*PROBLEM*:
Using the text on George III below, answer each question briefly.
(a) Which 1805 battle ended French hopes of a seaborne invasion of England?
(b) In what year did George III make the Prince of Wales a regent?
(c) Who arrived in London in 1785 as American Minister?

*PROVIDED TEXT*:
------------------------------------------------
Great Britain didn't have to wait long for another war, as a fresh conflict with France arrived, after the French Revolution of 1789. France was at war with most of the rest of the Europe, and French leader Napoleon Bonaparte desperately wanted to pursue an invasion of England (and the king himself had at one point offered to take to the field of battle; his advisors had convinced him to leave the fighting to his generals); however, the British fleet, under the leadership of Admiral Horatio Nelson, defeated the French at the Battle of Trafalgar, in 1805, and French dreams of a seaborne invasion of England were gone. Britain pressed the advantage, fighting in Spain to expel a French takeover there and joining with other European powers to defeat France once and for all–not once but twice–with Britain's Duke of Wellington leading the way to a final victory in the 1815 Battle of Waterloo.

George III was still king at this time, but he had made the Prince of Wales–his oldest son George–a regent in 1811. George III died on Jan. 29, 1820. He had reigned 60 years, the third-longest reign in British/English history. His regent son became King George IV.

King George III

The idea that George III "lost the North American colonies" has punctuated assessment of his reign through the years, as have discussions of his sanity, or possible lack thereof. He was definitely physically ill for much of the last decade or two of his life. He struggled at times to understand the vehemence with which many American colonists regarded him, especially since the same people who erected a statue of him in New York City after the repeal of the Stamp Act later pulled down that statue in the wake of a subsequent tax protest. Nonetheless, when John Adams arrived as American Minister to London in 1785, the king was to happy to meet with him as the representative of a new and independent nation. George III remained popular in Great Britain despite "losing North America," and it was only after his physical problems manifested themselves publicly enough that he was forced to accept the regency of his oldest son that the king's popularity waned.
------------------------------------------------
*STORED RECORDS*:
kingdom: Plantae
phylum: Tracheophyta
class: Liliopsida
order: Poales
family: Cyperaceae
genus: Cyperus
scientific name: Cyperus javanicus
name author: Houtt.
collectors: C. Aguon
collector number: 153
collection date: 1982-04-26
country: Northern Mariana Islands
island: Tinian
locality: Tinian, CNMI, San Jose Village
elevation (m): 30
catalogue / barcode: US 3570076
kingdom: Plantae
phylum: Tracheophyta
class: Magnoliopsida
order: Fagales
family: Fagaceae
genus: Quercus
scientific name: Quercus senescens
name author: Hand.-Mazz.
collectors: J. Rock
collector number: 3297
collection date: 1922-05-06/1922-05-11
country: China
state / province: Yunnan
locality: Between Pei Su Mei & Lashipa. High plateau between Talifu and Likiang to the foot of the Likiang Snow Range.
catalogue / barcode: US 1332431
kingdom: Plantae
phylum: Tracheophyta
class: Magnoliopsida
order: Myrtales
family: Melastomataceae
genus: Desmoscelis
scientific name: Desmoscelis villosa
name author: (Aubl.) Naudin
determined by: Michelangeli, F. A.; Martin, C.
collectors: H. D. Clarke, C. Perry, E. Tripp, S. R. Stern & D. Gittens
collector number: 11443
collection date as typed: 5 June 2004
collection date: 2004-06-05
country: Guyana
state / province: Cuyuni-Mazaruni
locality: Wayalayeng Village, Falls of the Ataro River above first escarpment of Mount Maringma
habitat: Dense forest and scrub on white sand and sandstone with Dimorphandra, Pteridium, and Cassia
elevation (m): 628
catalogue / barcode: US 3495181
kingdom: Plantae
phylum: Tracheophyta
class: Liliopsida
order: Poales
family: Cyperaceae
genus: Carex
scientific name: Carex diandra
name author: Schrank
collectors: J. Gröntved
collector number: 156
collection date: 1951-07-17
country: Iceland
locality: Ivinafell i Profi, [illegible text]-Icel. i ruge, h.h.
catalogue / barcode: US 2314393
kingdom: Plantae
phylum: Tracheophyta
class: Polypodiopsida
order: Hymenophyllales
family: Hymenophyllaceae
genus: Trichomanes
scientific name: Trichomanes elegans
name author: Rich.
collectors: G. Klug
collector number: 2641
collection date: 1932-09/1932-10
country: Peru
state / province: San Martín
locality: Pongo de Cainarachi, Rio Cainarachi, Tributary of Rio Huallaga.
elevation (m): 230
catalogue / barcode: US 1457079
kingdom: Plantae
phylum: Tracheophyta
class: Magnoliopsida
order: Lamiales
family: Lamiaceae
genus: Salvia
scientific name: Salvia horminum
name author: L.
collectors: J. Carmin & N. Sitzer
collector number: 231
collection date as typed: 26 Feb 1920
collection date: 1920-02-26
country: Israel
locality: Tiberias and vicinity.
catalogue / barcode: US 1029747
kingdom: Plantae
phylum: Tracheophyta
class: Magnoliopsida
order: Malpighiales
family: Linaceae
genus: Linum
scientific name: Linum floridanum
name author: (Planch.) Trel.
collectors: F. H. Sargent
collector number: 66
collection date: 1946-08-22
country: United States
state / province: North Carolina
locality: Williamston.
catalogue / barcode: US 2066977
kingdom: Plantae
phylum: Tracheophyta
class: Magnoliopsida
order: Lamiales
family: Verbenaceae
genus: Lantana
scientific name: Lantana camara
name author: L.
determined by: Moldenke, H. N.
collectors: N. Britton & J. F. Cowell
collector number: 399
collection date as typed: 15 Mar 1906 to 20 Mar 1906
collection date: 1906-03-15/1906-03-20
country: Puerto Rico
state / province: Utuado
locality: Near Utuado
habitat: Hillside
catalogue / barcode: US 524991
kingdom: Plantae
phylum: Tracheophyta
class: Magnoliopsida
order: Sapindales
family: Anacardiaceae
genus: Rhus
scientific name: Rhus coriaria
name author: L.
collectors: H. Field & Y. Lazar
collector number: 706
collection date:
------------------------------------------------
*THE OUTPUT*:
(a) The Battle of Trafalgar
(b) 1811
(c) John Adams